Police handcuffed George and Winstead because they “were acting very squirrely.” During a pat search, they discovered a bulge and a wad of money in Winstead’s cargo pocket but did not remove them. They noticed Winstead nudge George’s leg and nod toward the woods. 

Suspicious of George and Winstead, one officer remained hidden behind a telephone booth when the other officers and both vehicles left. The vehicle Winstead was in returned shortly thereafter, and the officer saw Winstead jog to the woods and “pick up a shiny object.” Winstead received a call on his cellphone, dropped the object, lit a cigarette, and left the woods. Police arrested Winstead. A search of the woods turned up two pistols, one of them “shiny.” Police also found 25 Ziploc bags of cocaine and cash on Winstead. 

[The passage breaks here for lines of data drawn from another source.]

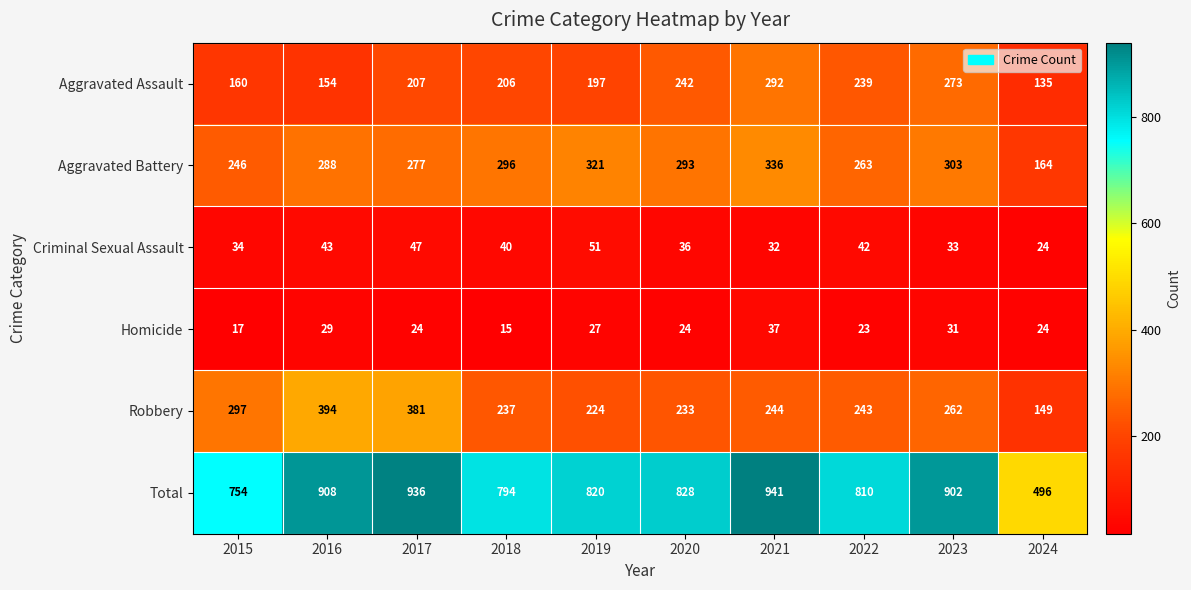

How many series are shown in this chart?

6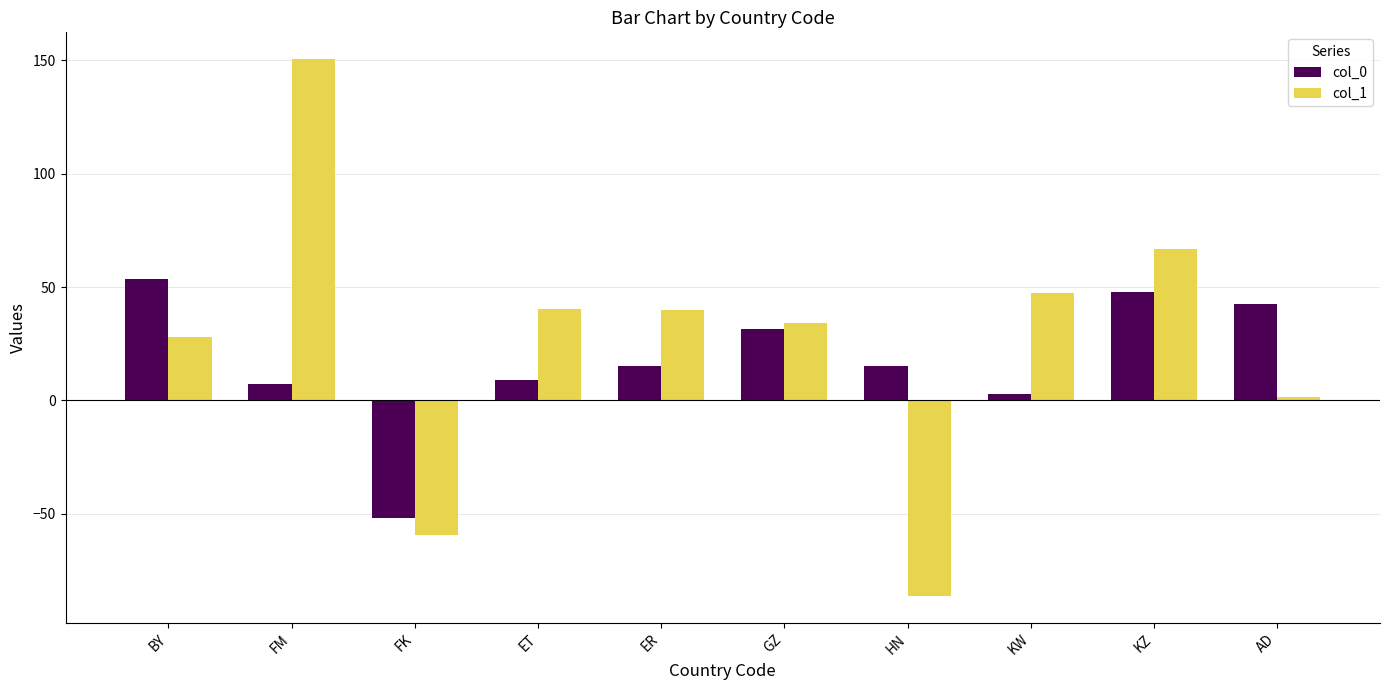

The value of col_1 at FM is 150.6. True or false?

True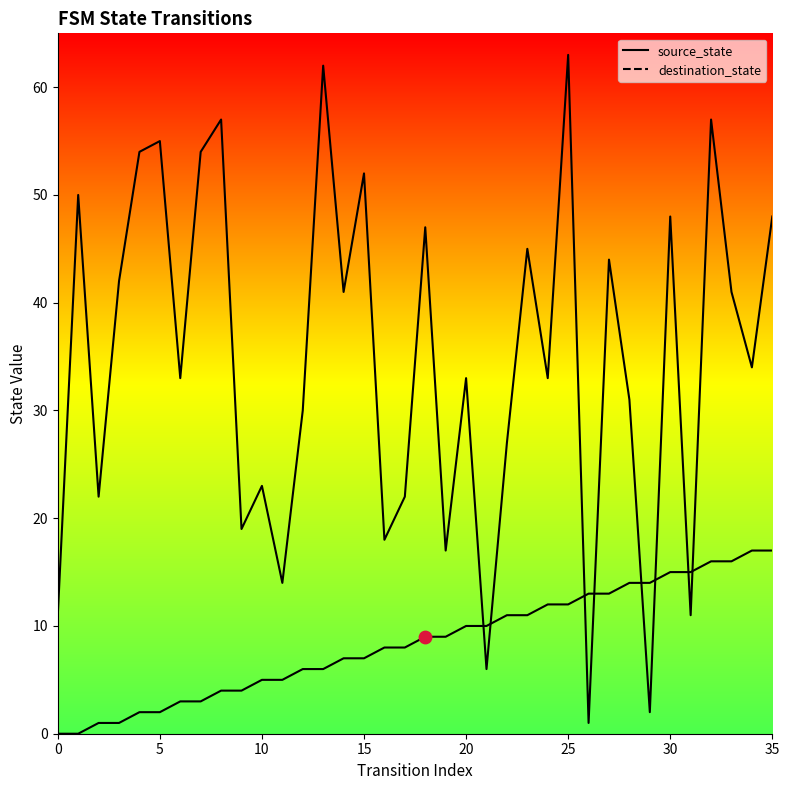

What is the total value across all series at 24?

45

Winstead was charged with unlawful possession of a firearm by a felon in violation of 18 U.S.C. § 922(g)(l), possession with intent to distribute cocaine in violation of 18 U.S.C. §§ 84l(a)(l) and 84l(b)(l)(C), and possession of a firearm during a drug trafficking offense in violation of 18 U.S.C. § 924(c)(l). 

While he was in jail, Winstead was recorded saying incriminating statements on the jail’s phones. During trial, he admitted to having been previously convicted of attempted possession with intent to distribute cocaine in 1998, attempted distribution of marijuana in 2002, and a previous violation of 18 U.S.C. § 922(g)(l). A jury convicted Winstead on all three charges.

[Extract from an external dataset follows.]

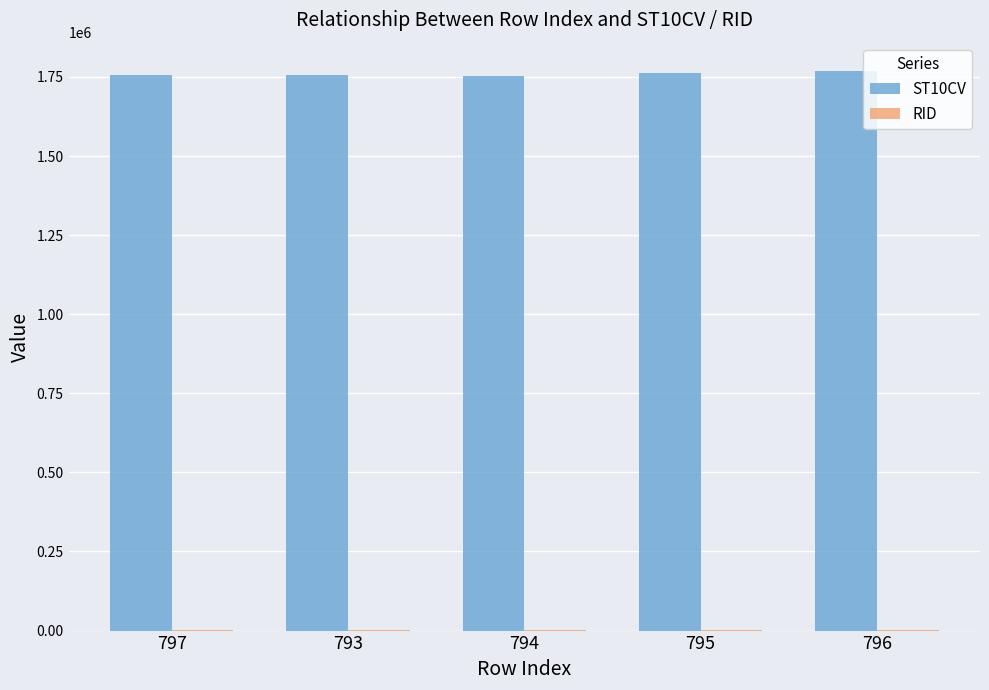

The value of ST10CV at 796 is 1193084. True or false?

False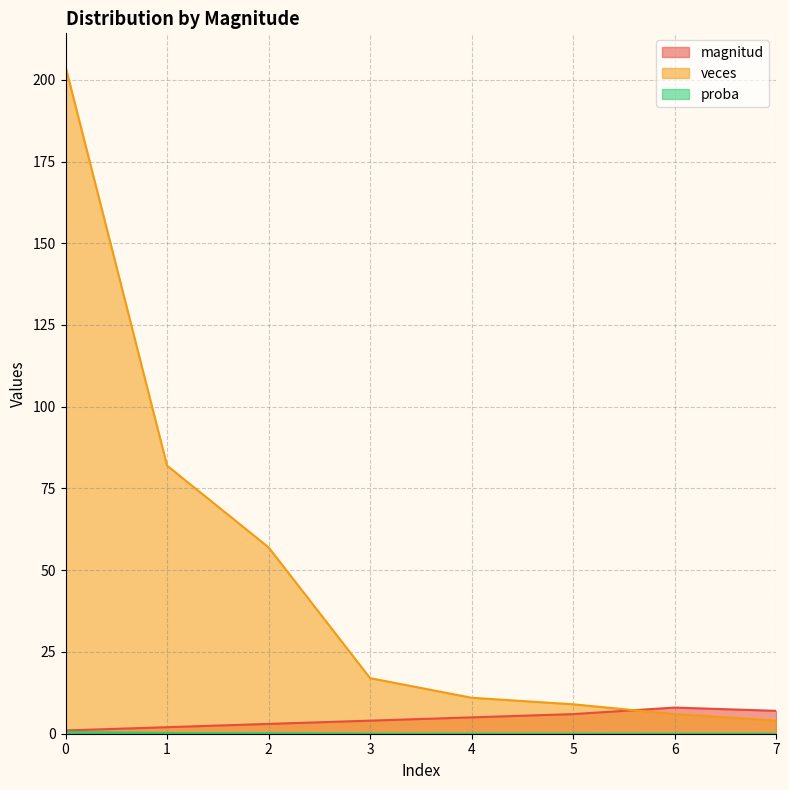

True or false: magnitud and veces cross at least once.

True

The Sentencing Guidelines called for a range of punishment of 211-248 months. However, a defendant who has been convicted of violating 18 U.S.C. § 924(c)(l) and previously has been twice convicted of possession or distribution of a controlled substance is subject to sentencing as a career offender under § 4Bl.l(a) of the Sentencing Guidelines with a range of 360 months to life. The trial court found Winstead was a career offender based upon his previous convictions for attempted offenses and sentenced him to 360 months to life. With the assistance of the federal public defender, Winstead appealed. 

The D.C. Circuit noted that attempted offenses are not included in the text of § 4Bl.l. They are, however, added in the commentary to the guideline in Application Note 1. The U.S. Supreme Court has instructed that when commentary to a guideline and the guideline itself are inconsistent, “the Sentencing Reform Act itself commands compliance with the guideline.” Stinson v. United States, 508 U.S. 36 (1993). 

The D.C. Circuit observed that the guideline “presents a very detailed ‘definition’ of controlled substance offense that clearly excludes inchoate [attempted] offenses.” Yet the commentary in Application Note 1 purports to add attempted offenses within the purview of the guideline. As such, they are clearly inconsistent, and in such situations, Stinson dictates that the guideline controls. Thus, Winstead’s previous convictions for attempted offenses cannot serve as predicate convictions for a career offender sentence enhancement.

The Court took note of the fact that the First, Sixth, Eighth, Tenth, and Eleventh Circuits have all deferred to Application Note 1 and thus reached the opposite conclusion than the D.C. Circuit. The Court chided the Government for “its near-exclusive reliance on cases from outside this circuit” and its “failure to even address Winstead’s textual arguments….” The Court opined that the Government’s failure to address the text of the guideline itself is “quite revealing.”

Accordingly, the Court remanded the case for resentencing consistent with its opinion. See: United States v. Winstead, 890 F.3d 1082 (D.C. Cir. 2018).